● **Records provided**:
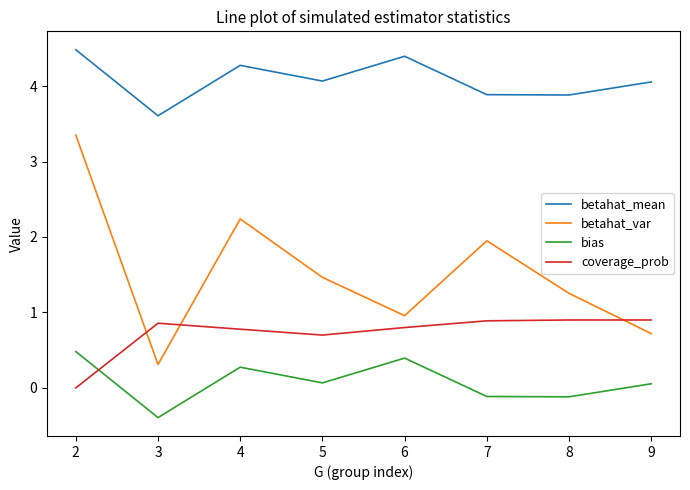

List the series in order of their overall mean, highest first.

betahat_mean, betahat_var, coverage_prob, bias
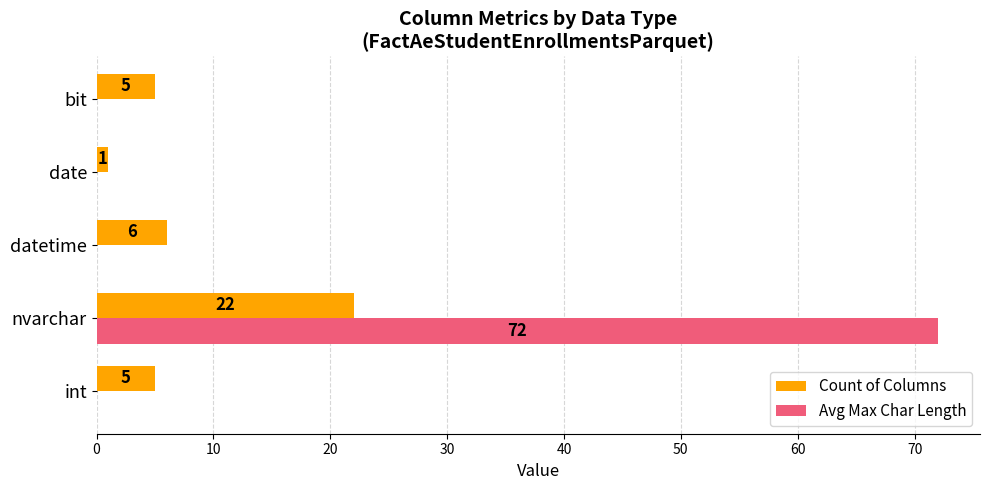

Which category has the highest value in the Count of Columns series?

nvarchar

--

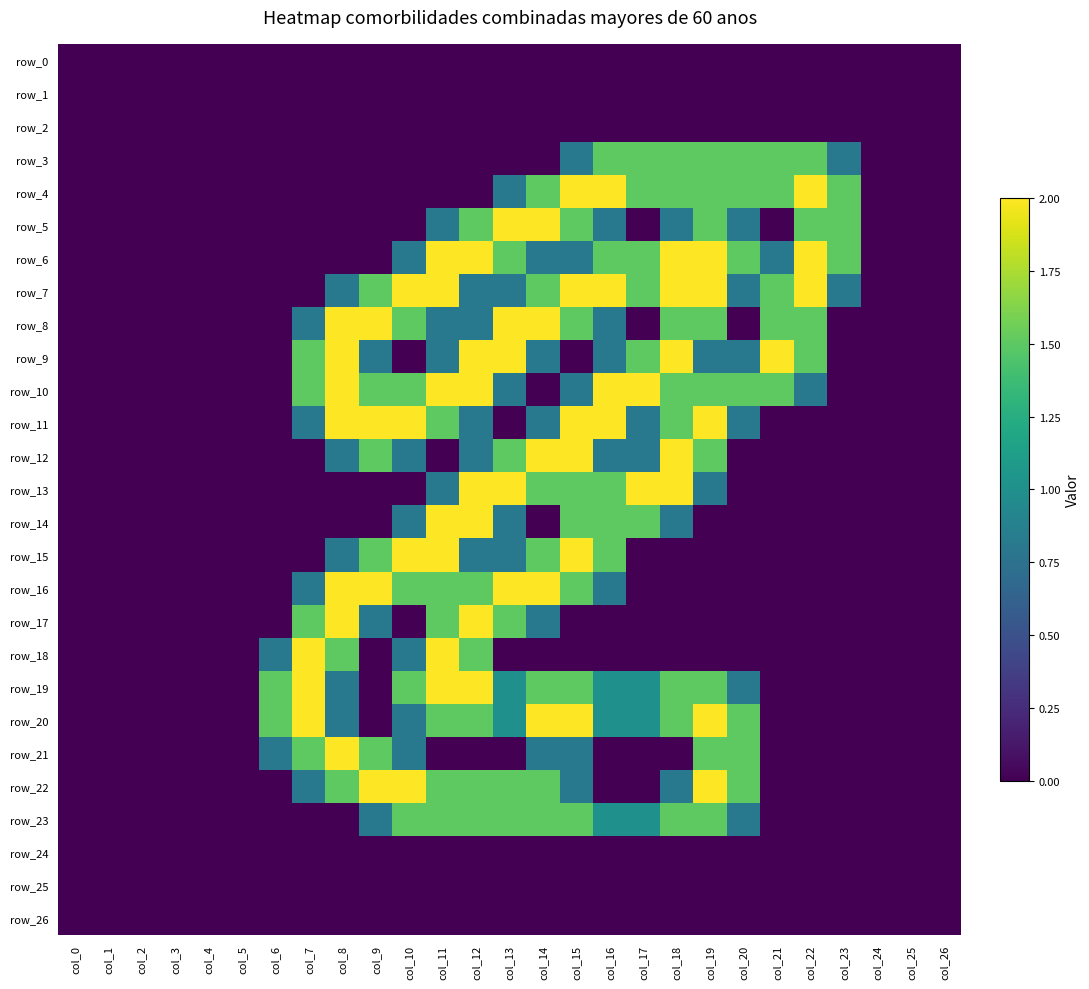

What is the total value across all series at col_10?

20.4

● **Activity**: Could you turn the records above into a Markdown table with the columns "No." and "Text", numbering each row and giving one line per row? Begin at the line that has "List the series" and stop after the line that has "Which category has", skipping blank lines and leaving out any pictures.

● **Exercise response**:
| No. | Text |
|---|---|
| 1 | List the series in order of their overall mean, highest first. |
| 2 | betahat_mean, betahat_var, coverage_prob, bias |
| 3 | Which category has the highest value in the Count of Columns series? |